Pour Soetsu Yanagi, l'ami du potier Bernard Leach (1887-1979), un critère important de la beauté d'un objet est son utilité. La beauté ne saurait pas simplement être esthétique, mais elle se doit aussi d'être pratique. Avant d'apprécier ses formes, ses couleurs, on apprécie surtout l'aide que cet objet nous apporte, la manière dont il remplit sa fonction avec brio. Soetsu Yanagi développe cette reflexion dans 'the unknown craftsman, a Japanese insight into beauty'.
Dans ce livre, il est beaucoup question de thé, car c'est l'activité Japonaise par excellence qui fait appel à des objets artisanaux à la fois pour leur beauté et leur utilité. En effet, la raison d'être du thé, c'est d'être dégusté, pas d'être collectionné comme une oeuvre d'art!
Il y a quelque chose de très moderne et d'écolo dans cette pensée: au lieu de créer des objets d'art beaux mais inutiles, les artistes devraient surtout créer des objets utiles et beaux! Ainsi, notre vie se trouverait à la fois embellie et facilitée!
Dans cet esprit, un accessoire qui reste toujours dans le placard ou sur son étagère, c'est un objet qui n'existe pas car il ne nous rend jamais service. Pareillement, un thé qu'on garde indéfiniment dans une jarre ou un sachet, c'est un thé qui n'existe pas pour nous! La beauté d'un accessoire ou d'un thé est affaire d'expérience, de sensations et de souvenirs.
Et c'est cela qui est sympa avec un Oolong torréfié traditionnel: on peut le déguster sur de nombreuses années et suivre son évolution. Le thé devient un compagnon vivant avec lequel on va jouer pour obtenir des arômes raffinés! Ici, j'ai préparé une Beauté Orientale de Hsin Chu d'automne 2010. Cet Oolong commence à développer des senteurs un peu boisées et âgées en plus de ses notes fruitées et mielleuses.

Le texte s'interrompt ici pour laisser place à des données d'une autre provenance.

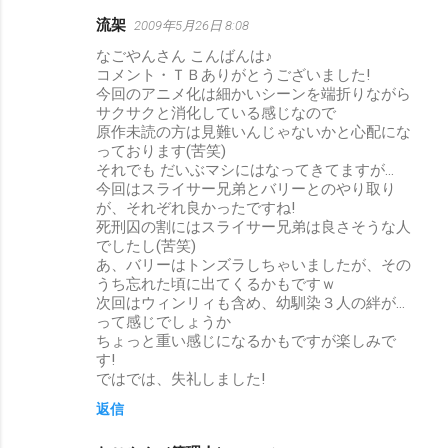
流架
2009年5月26日 8:08
なごやんさん こんばんは♪
コメント・ＴＢありがとうございました!
今回のアニメ化は細かいシーンを端折りながら
サクサクと消化している感じなので
原作未読の方は見難いんじゃないかと心配にな
っております(苦笑)
それでも だいぶマシにはなってきてますが…
今回はスライサー兄弟とバリーとのやり取り
が、それぞれ良かったですね!
死刑囚の割にはスライサー兄弟は良さそうな人
でしたし(苦笑)
あ、バリーはトンズラしちゃいましたが、その
うち忘れた頃に出てくるかもですｗ
次回はウィンリィも含め、幼馴染３人の絆が…
って感じでしょうか
ちょっと重い感じになるかもですが楽しみで
す!
ではでは、失礼しました!
返信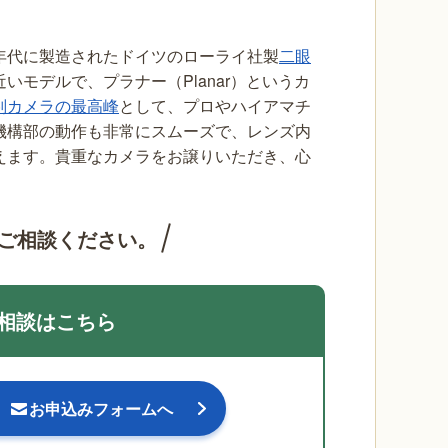
1960年代に製造されたドイツのローライ社製
二眼
モデルで、プラナー（Planar）というカ
判カメラの最高峰
として、プロやハイアマチ
機構部の動作も非常にスムーズで、レンズ内
えます。貴重なカメラをお譲りいただき、心
ご相談ください。
相談はこちら
お申込みフォームへ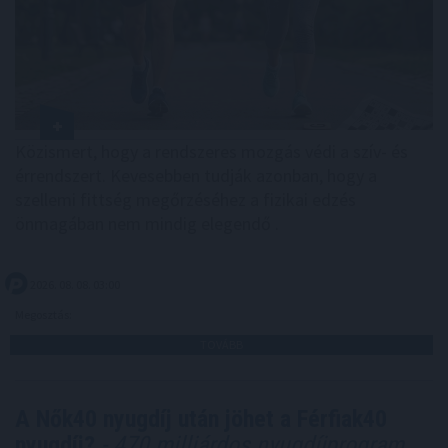
Közismert, hogy a rendszeres mozgás védi a szív- és
érrendszert. Kevesebben tudják azonban, hogy a
szellemi fittség megőrzéséhez a fizikai edzés
önmagában nem mindig elegendő .
2026. 08. 08. 03:00
Megosztás:
TOVÁBB
A Nők40 nyugdíj után jöhet a Férfiak40
nyugdíj?
- 470 milliárdos nyugdíjprogram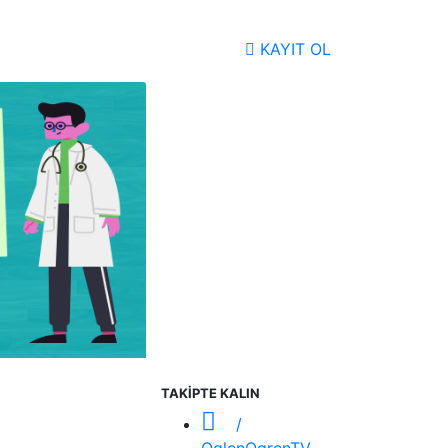
KAYIT OL
TAKİPTE KALIN
/
OglenOgrenTV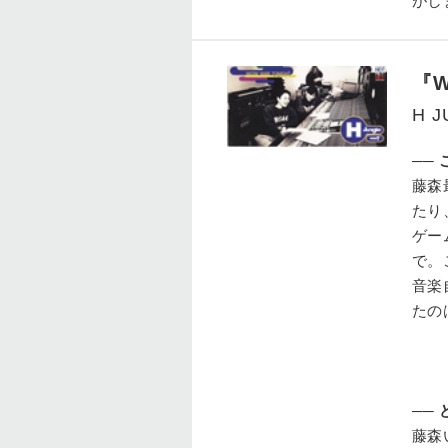
がし
『W
H J
──
藤森
たり
ゲー
で。
音楽
たの
──
藤森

J'ai récemment appris que les Oolongs Beautés Orientales sont souvent au menu des diners d'inauguration des présidents de la République de Chine (= Taiwan). Ces diners officiels sont l'occasion pour le président entrant de montrer son attachement au terroir de Formose en utilisant les produits locaux. Or, si l'on choisit plutôt la Beauté Orientale qu'un Dong Ding ou un Gao Shan, c'est surtout car ce thé fortement oxydé a des arômes généreux, et qu'avec sa torréfaction, il a une bonne longueur en bouche. Le tout permet de réaliser de jolis mariages entre mets et thé.

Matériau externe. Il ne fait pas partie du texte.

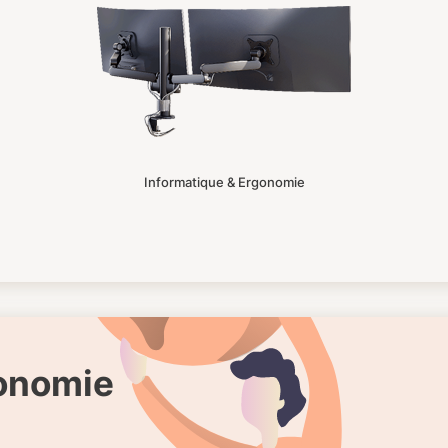
Informatique & Ergonomie
gonomie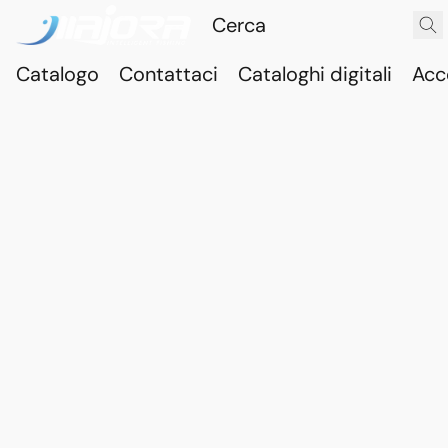
Catalogo
Contattaci
Cataloghi digitali
Acc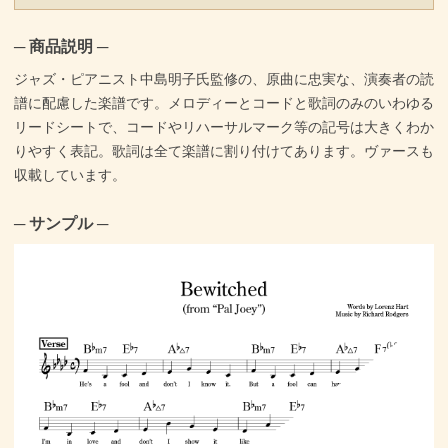
─ 商品説明 ─
ジャズ・ピアニスト中島明子氏監修の、原曲に忠実な、演奏者の読
譜に配慮した楽譜です。メロディーとコードと歌詞のみのいわゆる
リードシートで、コードやリハーサルマーク等の記号は大きくわか
りやすく表記。歌詞は全て楽譜に割り付けてあります。ヴァースも
収載しています。
─ サンプル ─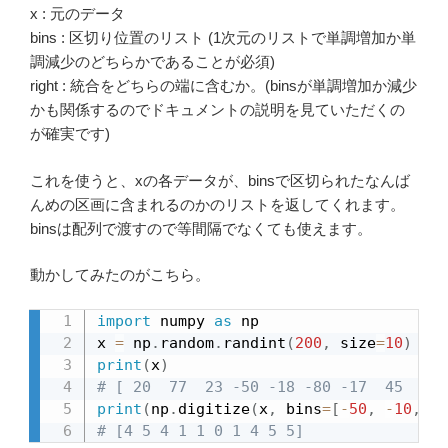
x : 元のデータ
bins : 区切り位置のリスト (1次元のリストで単調増加か単
調減少のどちらかであることが必須)
right : 統合をどちらの端に含むか。(binsが単調増加か減少
かも関係するのでドキュメントの説明を見ていただくの
が確実です)
これを使うと、xの各データが、binsで区切られたなんば
んめの区画に含まれるのかのリストを返してくれます。
binsは配列で渡すので等間隔でなくても使えます。
動かしてみたのがこちら。
import
 numpy 
as
 np

x 
=
 np
.
random
.
randint
(
200
,
 size
=
10
)
-
1
print
(
x
)
# [ 20  77  23 -50 -18 -80 -17  45  66 
print
(
np
.
digitize
(
x
,
 bins
=
[
-
50
,
-
10
,
0
,
# [4 5 4 1 1 0 1 4 5 5]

Pouvoir utiliser un thé lors d'un Chaxi et lors des repas ajoute à son utilité, et donc, comme dirait Yanagi, à sa beauté! Et si en plus on le prépare un tant soit peu avec de bons accessoires et des couleurs harmonieuses, c'est le bonheur! Un gaiwan facile à manipuler est alors un excellent exemple de beauté fonctionnelle.
Juin est la saison phare pour la récolte des Beautés Orientales. Mais leur production va se prolonger tout l'été, car elle requiert une torréfaction attentive pour les parachever et bien les affiner. Il n'est pas nécessaire de se précipiter sur les nouvelles feuilles quand celles de 2010 sont si bonnes! La vraie beauté est pérenne. Elle ne connait pas les modes.
La beauté du thé dépasse sa dimension esthétique. La reflexion de Soetsu Yanagi nous entraine à des niveaux bien plus profonds et pour chaque objet du Chaxi on peut à la fois se poser la question de sa beauté, de son utilité et de sa relation avec les autres accessoires. Le tout est-il harmonieux? A-t-on fait honneur au thé et à la vie? La beauté de cet instant ne nous est-elle pas aussi utile pour nous donner envie de vivre?